Zstd's `decompress` can return `Error`, `Skip` (empty result), or `Decompress bs'` - all cases are handled explicitly.
---
## Concurrent data structures
**Source**: [TMap.hs](../../src/Simplex/Messaging/TMap.hs)
### TMap
A `TVar`-wrapped immutable `Data.Map`, providing atomic read-modify-write operations via STM:
```haskell
type TMap k a = TVar (Map k a)
```
### STM operations (atomic)
| Operation | Description |
|-----------|-------------|
| `lookup k m` | Read value for key |
| `member k m` | Check key existence |
| `insert k v m` | Insert/update value |
| `delete k m` | Remove key |
| `lookupInsert k v m` | Atomic lookup-then-insert, returns old value |
| `lookupDelete k m` | Atomic lookup-then-delete, returns deleted value |
### IO operations (non-transactional)
```haskell
lookupIO :: Ord k => k -> TMap k a -> IO (Maybe a)
memberIO :: Ord k => k -> TMap k a -> IO Bool
```
These bypass STM for read-only access when atomicity with other operations is not needed.
### Usage pattern
```haskell
-- Within STM transaction (atomic with other STM ops)
atomically $ do
existing <- TM.lookup key map
case existing of
Nothing -> TM.insert key newValue map
Just _ -> pure ()
-- Outside transaction (simple read)
value <- TM.lookupIO key map
```
---
## Batch processing
**Source**: [Agent/Client.hs](../../src/Simplex/Messaging/Agent/Client.hs)
### withStoreBatch
Executes multiple database operations in a single transaction:
```haskell
withStoreBatch :: Traversable t
=> AgentClient
-> (DB.Connection -> t (IO (Either AgentErrorType a)))
-> AM' (t (Either AgentErrorType a))
```
All operations run within one database transaction, ensuring:
- **Atomicity**: All operations succeed or all fail together
- **Isolation**: No partial updates visible to other readers
- **Efficiency**: Single transaction overhead instead of per-operation
### Result semantics
Each batched operation produces an individual `Either AgentErrorType a`:
- Partial success is possible (some `Right`, some `Left`)

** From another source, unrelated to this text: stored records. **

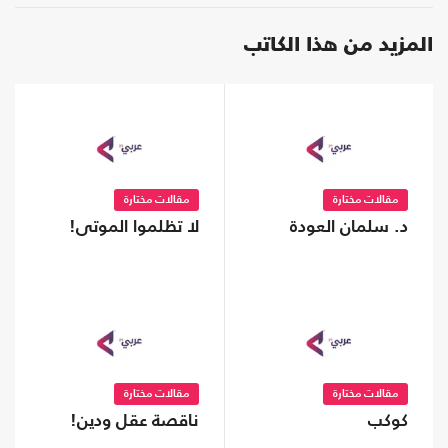
المزيد من هذا الكاتب
مقالات مختارة
مقالات مختارة
د. سلمان العودة
لا تظلموا الموتى!
مقالات مختارة
مقالات مختارة
كوكب
ناقصة عقل ودين!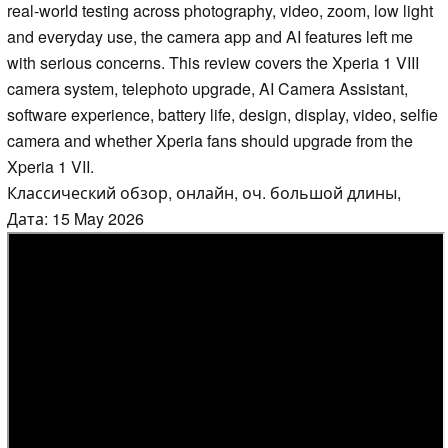
real-world testing across photography, video, zoom, low light
and everyday use, the camera app and AI features left me
with serious concerns. This review covers the Xperia 1 VIII
camera system, telephoto upgrade, AI Camera Assistant,
software experience, battery life, design, display, video, selfie
camera and whether Xperia fans should upgrade from the
Xperia 1 VII.
Классический обзор, онлайн, оч. большой длины,
Дата: 15 May 2026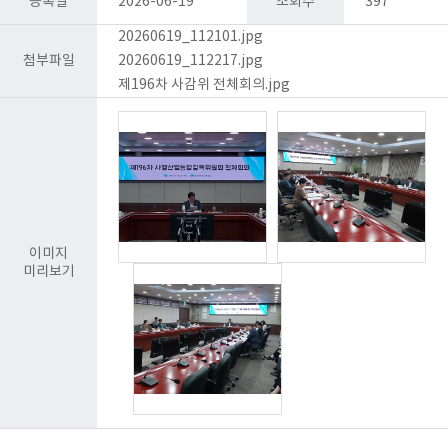
등록일
2026-06-19
조회수
397
20260619_112101.jpg
첨부파일
20260619_112217.jpg
제196차 사감위 전체회의.jpg
이미지
미리보기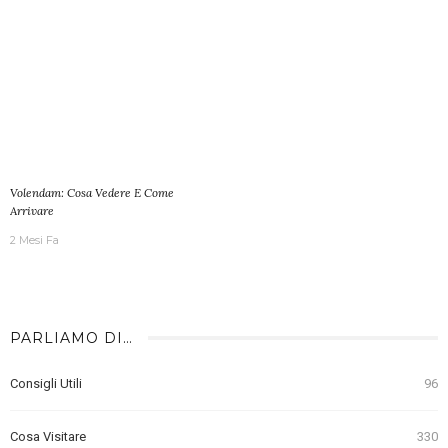
Volendam: Cosa Vedere E Come
Arrivare
2 Mesi Fa
PARLIAMO DI…
Consigli Utili
96
Cosa Visitare
330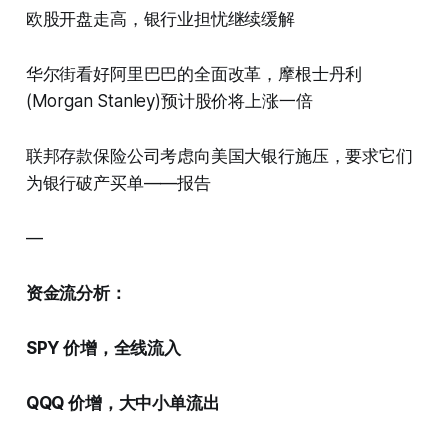
欧股开盘走高，银行业担忧继续缓解
华尔街看好阿里巴巴的全面改革，摩根士丹利
(Morgan Stanley)预计股价将上涨一倍
联邦存款保险公司考虑向美国大银行施压，要求它们
为银行破产买单——报告
—
资金流分析：
SPY 价增，全线流入
QQQ 价增，大中小单流出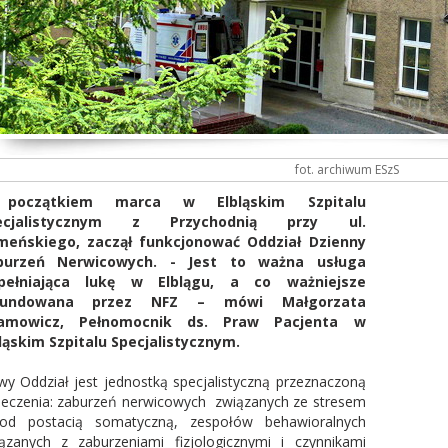
fot. archiwum ESzS
początkiem marca w Elbląskim Szpitalu
ecjalistycznym z Przychodnią przy ul.
meńskiego, zaczął funkcjonować Oddział Dzienny
burzeń Nerwicowych. - Jest to ważna usługa
pełniająca lukę w Elblągu, a co ważniejsze
fundowana przez NFZ – mówi Małgorzata
amowicz, Pełnomocnik ds. Praw Pacjenta w
ląskim Szpitalu Specjalistycznym.
y Oddział jest jednostką specjalistyczną przeznaczoną
leczenia: zaburzeń nerwicowych związanych ze stresem
od postacią somatyczną, zespołów behawioralnych
ązanych z zaburzeniami fizjologicznymi i czynnikami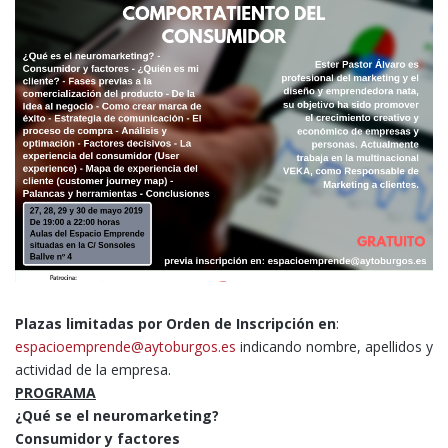
Plazas limitadas por Orden de Inscripción en
:
espacioemprende@aytoburgos.es
indicando nombre, apellidos y
actividad de la empresa.
PROGRAMA
¿Qué se el neuromarketing?
Consumidor y factores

- If the transaction itself fails, all results become errors
- Fine-grained error handling per operation
### Common patterns
**Store multiple items**:
```haskell
void $ withStoreBatch' c $ \db ->
map (storeDelivery db) deliveries
```
**Fetch multiple items**:
```haskell
results <- withStoreBatch c $ \db ->
map (getConnection db) connIds
```
**Update multiple items**:
```haskell
void $ withStoreBatch' c $ \db ->
map (\connId -> setConnPQSupport db connId PQSupportOn) connIds
```
### withStoreBatch'
Convenience variant that wraps results in `Right`:
```haskell
withStoreBatch' :: Traversable t
=> AgentClient
-> (DB.Connection -> t (IO a))
-> AM' (t (Either AgentErrorType a))
```
Use when operations cannot fail (or failures should become `INTERNAL` errors).